Not for the faint of heart is the Rally Caminos del Inca
Once again it is an early start for us - we take off around 2am, with hundreds of kilometres of curving roads ahead of us. And traversing those roads in complete darkness is no easy task. After five hours of driving we get to our spot, high up in the mountains, with a splendid view. Less than a kilometre away from where the day's special starts. Thankfully there's time to take a quick nap, grab a sandwich for breakfast and wait for the race to start.
Crowds gathered along the rally route to cheer participants on
On Saturday, the stage continues into the mountains and the pilots cross the highest point during the fourth and penultimate stage, a mountain pass of 4,812 meters. In total, the distance between Ayacucho and Huancayo is not that long, only 298 km, though the high altitudes are not to be forgotten. And then there is only one last day left to race go. 249 kilometers downhill, back to sea level again and to the warm welcome of the fans that are awaiting the pilots at the finish line in the town of Chosca, 30 kilometers away from Lima.
The crowds cheer as soon as the first car appears in the distance. Accompanied by a warm applause from dozens of people, the first pilots that arrive receive flowers and acknowledgments from Eduardo Dibos, president of the Peruvian Automobile Club and responsible for organizing the rally.
The Evo IX - popular at rally stages across the world
After the ceremonial finish in Chosca, the drivers continue on to Lima, where even more people await them. This is where the teams meet up with their mechanics and see friends and family again. And for us, it's a time once again to edit our work, upload photos and finally catch up with some much needed rest.

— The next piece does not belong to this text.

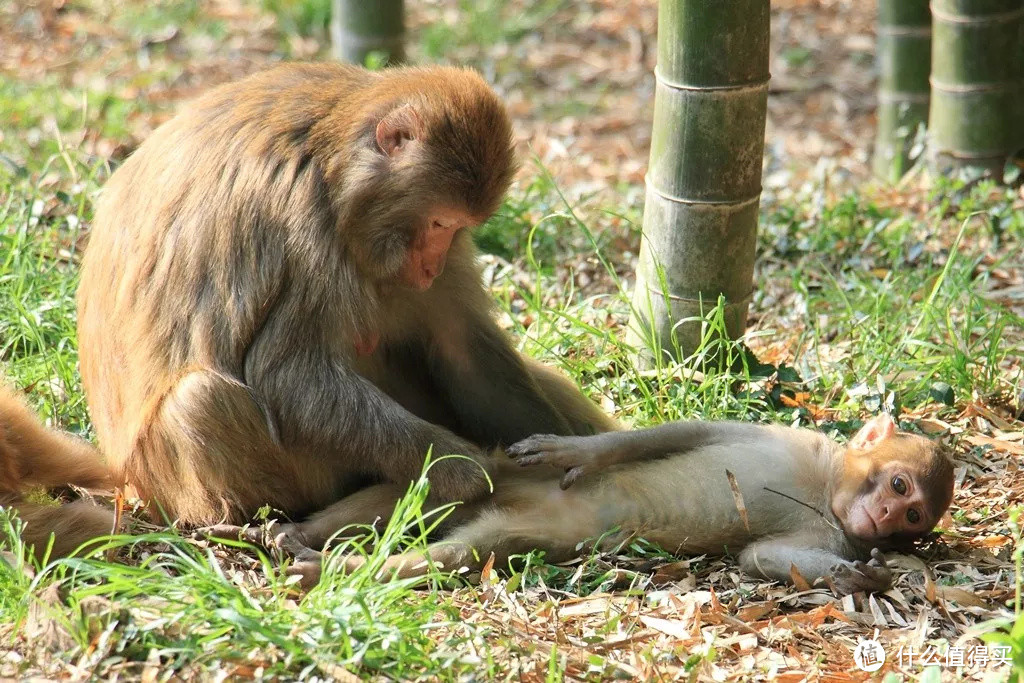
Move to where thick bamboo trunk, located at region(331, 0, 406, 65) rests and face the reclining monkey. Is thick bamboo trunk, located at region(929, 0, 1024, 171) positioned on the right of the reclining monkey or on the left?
left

Richard Palomino and J Rodriguez - winners of the grueling rally
But what of the rally itself? Well, merely a couple of days into the rally itself it became clear that the brothers Palomino have the best cards to play the game. The brothers are the overall winners of the rally, completing the 2,800 kilometers of racing track within less than 21 hours. Richard Palomino is the quickest of the two, completing the rally with an exact time of 20:44:54.8 hs. His brother Ronmel comes in second, with a slight difference of one minute and seven seconds, making their victory absolute. It's been terrific!